The Gut Doctor: Functional Medicine Practitioner Dr. Sonza Curtis Gets Into The Belly of Good Health

The Gut Doctor: Functional medicine practitioner Dr. Sonza Curtis steps into the belly of good health

To consumers who take their health for granted or prioritize weight loss goals over conscious nutrition, Dr. Sonza Curtis, ND, PAC, IFMCP, functional medicine specialist based in Atlanta, GA, known under the name “The Gut Doctor,” advises considering the first three letters of the word “diet.”

The effect of eating habits on the brain and the gut-brain connection is what propelled Curtis into the world of medicine.

According to Harvard Health Publishing, brain function depends on high-quality foods rich in vitamins, minerals, and antioxidants that serve to nourish and prevent oxidative stress.

Foods high in refined sugars not only cause oxidative stress, but can also promote inflammation and worsen existing mental health issues like depression and anxiety.

The gut is the root of all health

Stress and anxiety can affect the movement and contractions of the gastrointestinal tract. When stress is chronic, it results in gastrointestinal and health issues.

Curtis’ understanding of the links between good health and wellness comes from his grandmother and great-grandmother who were herbalists.

Curtis knew medicine was his calling after his father died prematurely at age 50 from a heart attack and his grandmother fell ill.

Later in life, Curtis’ knowledge came in handy when his daughter was diagnosed with Hashimoto’s disease. The autoimmune disease affects the thyroid gland, which releases hormones that help regulate many bodily functions.

A battery of tests carried out showed that her daughter was sensitive to gluten and dairy products. The first step in his recovery was to remove these foods from his diet. These changes helped send his autoimmune disease into remission.

Certified by the Institute of Functional Medicine, Curtis has successfully helped many other patients find the root cause of their problems. She founded Three D Wellness, a full-service functional medicine practice staffed by dedicated and experienced practitioners who believe in working with patients to maintain and improve their overall health. She also co-authored “No More Band-Aids 2.0: Finding Answers in a Broken Medical System”, a book about finding the root cause of a problem instead of covering it up.

Many of her patients come to her with thyroid issues, lupus, and premenstrual dysphoric disorder, a debilitating extension of PMS that can damage relationships and self-image, among other things.

Curtis works with patients to develop individualized plans to improve mind, body, and spirit to get their diet and sleep cycles back on track by removing inflammatory foods from their diets and introducing them to stress management techniques.

Focus on functional medicine

Through functional medicine, Curtis combines allopathic and natural medicine training to treat the whole person and help balance their overall health. It starts with a complete blood test. Vitamin D levels, for example, are tested every three months, for lower levels, and for hormonal disorders every 6-8 weeks.

“When you feel better, you’ll do better,” Curtis said. “The body speaks to us [and it’s up to us to] Listen.”

Like a good therapist, Curtis brings insight to his patients, but the decision to stick with their new healthy lifestyle is up to them.

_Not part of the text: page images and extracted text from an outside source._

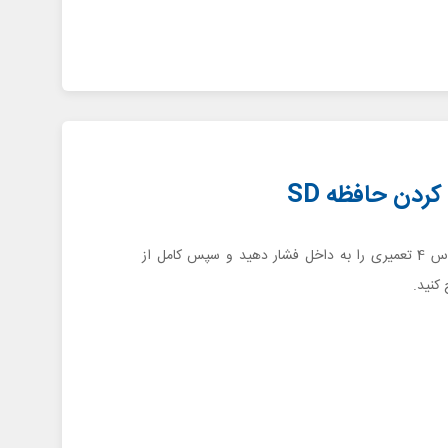
حافظه SD گلکسی اس 4 تعمیری را به داخل فشار دهید و سپس کامل از
کنید.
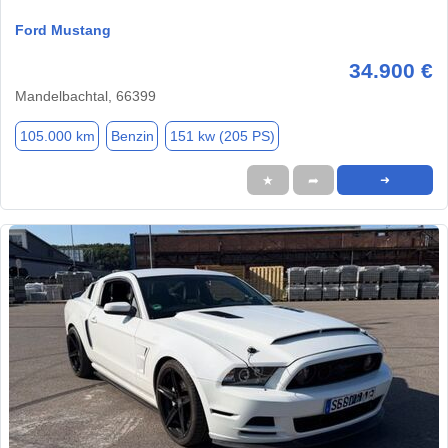
Ford Mustang
34.900 €
Mandelbachtal, 66399
105.000 km
Benzin
151 kw (205 PS)
★
➦
➜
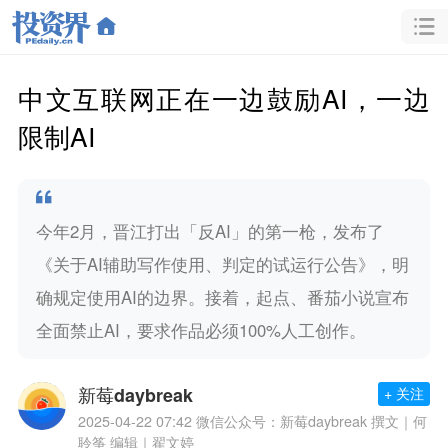
中文互联网正在一边鼓励AI，一边
限制AI
今年2月，晋江打出「反AI」的第一枪，发布了
《关于AI辅助写作使用、判定的试运行公告》，明
确规定使用AI的边界。接着，起点、番茄小说宣布
全面禁止AI，要求作品必须100%人工创作。
新莓daybreak
+ 关注
2025-04-22 07:42
微信公众号：新莓daybreak 撰文｜何
聆筝 编辑｜翟文婷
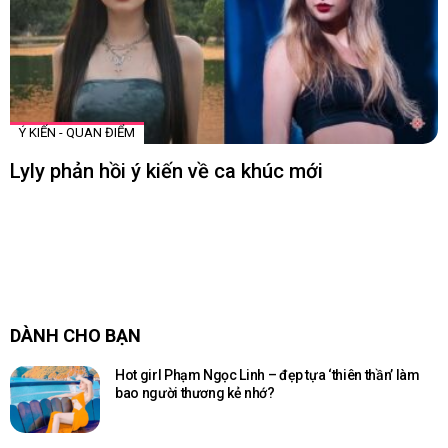
Ý KIẾN - QUAN ĐIỂM
Lyly phản hồi ý kiến về ca khúc mới
DÀNH CHO BẠN
Hot girl Phạm Ngọc Linh – đẹp tựa ‘thiên thần’ làm
bao người thương kẻ nhớ?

“It’s not just me telling them, ‘Don’t do this, don’t do that,'” explained Curtis, who compared patient wellness journeys to a GPS system. “When you go down, it’s a rerouting. If you fall off your horse, it’s your choice. How do you want to keep feeling?

Gratitude and Healing

After preparing a plan for the mind and body to deal with stress, the mind comes next.

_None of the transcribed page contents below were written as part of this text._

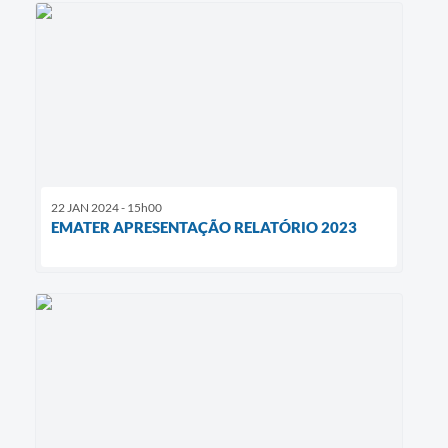
22 JAN 2024 - 15h00
EMATER APRESENTAÇÃO RELATÓRIO 2023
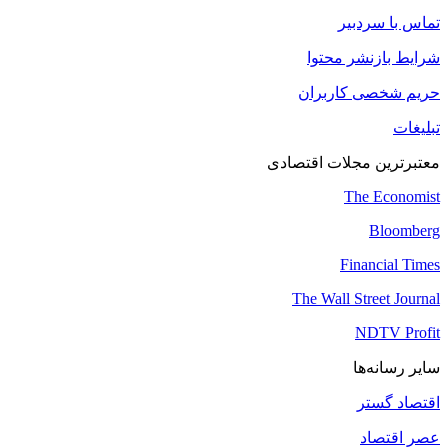
تماس با سردبیر
شرایط بازنشر محتوا
حریم شخصی کاربران
تبلیغات
معتبرترین مجلات اقتصادی
The Economist
Bloomberg
Financial Times
The Wall Street Journal
NDTV Profit
سایر رسانه‌ها
اقتصاد گستر
عصر اقتصاد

“I tell my patients to spend five minutes in the morning reciting three things they are grateful for and again in the evening,” Curtis said, adding that it changes every 72 hours. These range from gainful employment to gratitude to family.

“Gratitude increases dopamine production in the brain, decreasing inflammation at the cellular level,” she said.

She also encourages her patients to look at both sides of the coin before becoming upset over perceived misfortune.

“I try to make them understand that we have a lot to be grateful for, and it worked.”

While people are more health-conscious in the age of COVID-19, many continue to struggle with lingering stress-related mental health issues.

“I’m sincere with my patients, I don’t make sweets,” said Curtis, who spends a good hour and a half getting to know his patients. “I will do it gently and use wisdom. Together, it takes a village to heal a community.